Pourquoi j’ai voté contre le projet de loi sur le renseignement

Le mercredi 24 juin 2015, le projet de loi sur le renseignement a été voté. Je fais partie des députés qui ont voté contre. Voici pourquoi.

La nécessité d’un encadrement de l’activité des services de renseignement n’est nullement contestée : la France accuse en effet un grand retard par rapport aux autres démocraties occidentales. Les services de renseignement disposent aujourd’hui de moyens juridiques morcelés, issus d’une lente sédimentation de dispositions législatives sans cadre général. La nécessité de légiférer est donc une réalité. Mettre un terme aux pratiques illégales, offrir un cadre normatif opérationnel et respectueux des libertés est notre mission.

Le but de ce Projet de loi selon le Gouvernement est d’encadrer les activités de renseignement, mais aussi de légaliser des pratiques illégales mais tout à fait courantes. Sans pour autant se donner la peine d’évaluer l’efficacité de ces pratiques, sans vraiment non plus analyser les dysfonctionnements et les échecs des services de renseignement dans la lutte contre le terrorisme.

Le texte suscite débats, inquiétudes et critiques dans cet hémicycle et dans la société, qu’on ne peut pas balayer d’un simple revers de main par la simple invocation aux impératifs de sécurité. Car ce texte concerne tout autant notre sécurité que nos libertés fondamentales, notre vie privée même, il touche en effet des pans très larges de la vie sociale, économique et politique.

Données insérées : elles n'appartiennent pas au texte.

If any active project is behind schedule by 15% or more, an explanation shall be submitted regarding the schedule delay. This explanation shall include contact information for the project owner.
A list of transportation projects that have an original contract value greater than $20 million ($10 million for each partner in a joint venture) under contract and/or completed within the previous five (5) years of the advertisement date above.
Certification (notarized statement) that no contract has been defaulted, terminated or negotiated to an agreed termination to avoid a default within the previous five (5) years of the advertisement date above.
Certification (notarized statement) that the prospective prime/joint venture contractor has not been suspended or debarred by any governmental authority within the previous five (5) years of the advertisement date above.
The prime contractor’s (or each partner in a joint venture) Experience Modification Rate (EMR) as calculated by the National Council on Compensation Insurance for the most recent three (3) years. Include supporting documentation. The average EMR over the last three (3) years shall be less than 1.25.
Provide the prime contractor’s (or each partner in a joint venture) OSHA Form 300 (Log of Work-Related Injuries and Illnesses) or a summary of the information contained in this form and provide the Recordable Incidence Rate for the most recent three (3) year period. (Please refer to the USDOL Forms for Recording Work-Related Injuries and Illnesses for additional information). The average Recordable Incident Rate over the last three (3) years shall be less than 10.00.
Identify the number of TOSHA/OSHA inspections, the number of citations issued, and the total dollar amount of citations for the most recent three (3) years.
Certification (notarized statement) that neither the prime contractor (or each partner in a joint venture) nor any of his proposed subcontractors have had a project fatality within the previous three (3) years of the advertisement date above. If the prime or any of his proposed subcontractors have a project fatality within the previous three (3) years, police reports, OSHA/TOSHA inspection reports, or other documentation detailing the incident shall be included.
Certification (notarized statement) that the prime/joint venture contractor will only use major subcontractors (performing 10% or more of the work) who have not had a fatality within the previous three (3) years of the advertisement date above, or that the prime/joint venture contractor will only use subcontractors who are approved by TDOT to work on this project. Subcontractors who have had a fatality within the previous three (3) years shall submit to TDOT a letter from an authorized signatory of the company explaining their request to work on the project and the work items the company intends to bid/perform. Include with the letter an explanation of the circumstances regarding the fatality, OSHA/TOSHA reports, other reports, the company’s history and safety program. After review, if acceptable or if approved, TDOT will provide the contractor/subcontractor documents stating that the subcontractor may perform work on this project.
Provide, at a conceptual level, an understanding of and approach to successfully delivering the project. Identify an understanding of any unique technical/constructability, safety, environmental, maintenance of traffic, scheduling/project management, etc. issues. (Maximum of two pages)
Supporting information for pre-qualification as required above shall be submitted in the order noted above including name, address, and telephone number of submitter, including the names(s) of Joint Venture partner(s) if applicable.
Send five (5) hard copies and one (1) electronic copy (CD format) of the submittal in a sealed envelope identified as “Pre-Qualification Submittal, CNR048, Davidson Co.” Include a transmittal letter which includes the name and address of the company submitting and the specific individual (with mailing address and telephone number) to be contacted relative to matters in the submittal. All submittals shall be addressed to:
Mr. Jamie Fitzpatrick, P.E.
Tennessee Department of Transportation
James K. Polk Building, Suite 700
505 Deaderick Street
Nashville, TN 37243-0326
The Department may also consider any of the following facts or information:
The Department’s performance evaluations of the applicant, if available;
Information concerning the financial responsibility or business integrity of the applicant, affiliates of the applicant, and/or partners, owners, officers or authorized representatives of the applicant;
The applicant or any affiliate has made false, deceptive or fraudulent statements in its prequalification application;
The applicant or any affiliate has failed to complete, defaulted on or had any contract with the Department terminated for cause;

Il encadre, pas suffisamment, mais il autorise aussi l’intrusion, la surveillance, le fichage, et ce très largement, trop largement, et l’on pourrait craindre que cela ne se fasse pas toujours dans le seul but de prévenir la menace terroriste.
Il va en effet bien au-delà puisqu’il permet aux services de renseignement de recourir à des techniques de recueil d’information à la fois de grande ampleur et très intrusives pour la défense et la promotion des intérêts économiques, industriels et scientifiques du pays, mais aussi pour prévenir des atteintes à la forme républicaine des institutions, une notion qui demeure très floue et qui pourrait être utilisée pour réprimer certaines idées politiques, mêmes démocratiques.

Il met en place la Commission nationale de contrôle des techniques de renseignement, dont l’avis n’est que consultatif, et qui pourra être contournée en cas d’urgence, sans que l’urgence elle-même soit définie. Le recours à un juge ne se ferait qu’à posteriori, quand le pouvoir exécutif le décide. C’est contraire à notre tradition juridique.

Enfin, le texte habilite le recours à des techniques (sondes, algorithmes, IMSI-Catcher), permettant la collecte de données d’une très grande ampleur sur les réseaux de communication, puisque c’est l’ensemble du trafic qui sera concerné : « Il s’agit de permettre de collecter de manière systématique, généralisée et indifférenciée un volume important de données, qui peuvent, le cas échéant, être relatives à des personnes totalement étrangères à la mission du renseignement. »

Entre de mauvaises mains, imaginons un instant ce qu’une autre autorité pourrait faire de ce si grand pouvoir qu’octroie ce texte.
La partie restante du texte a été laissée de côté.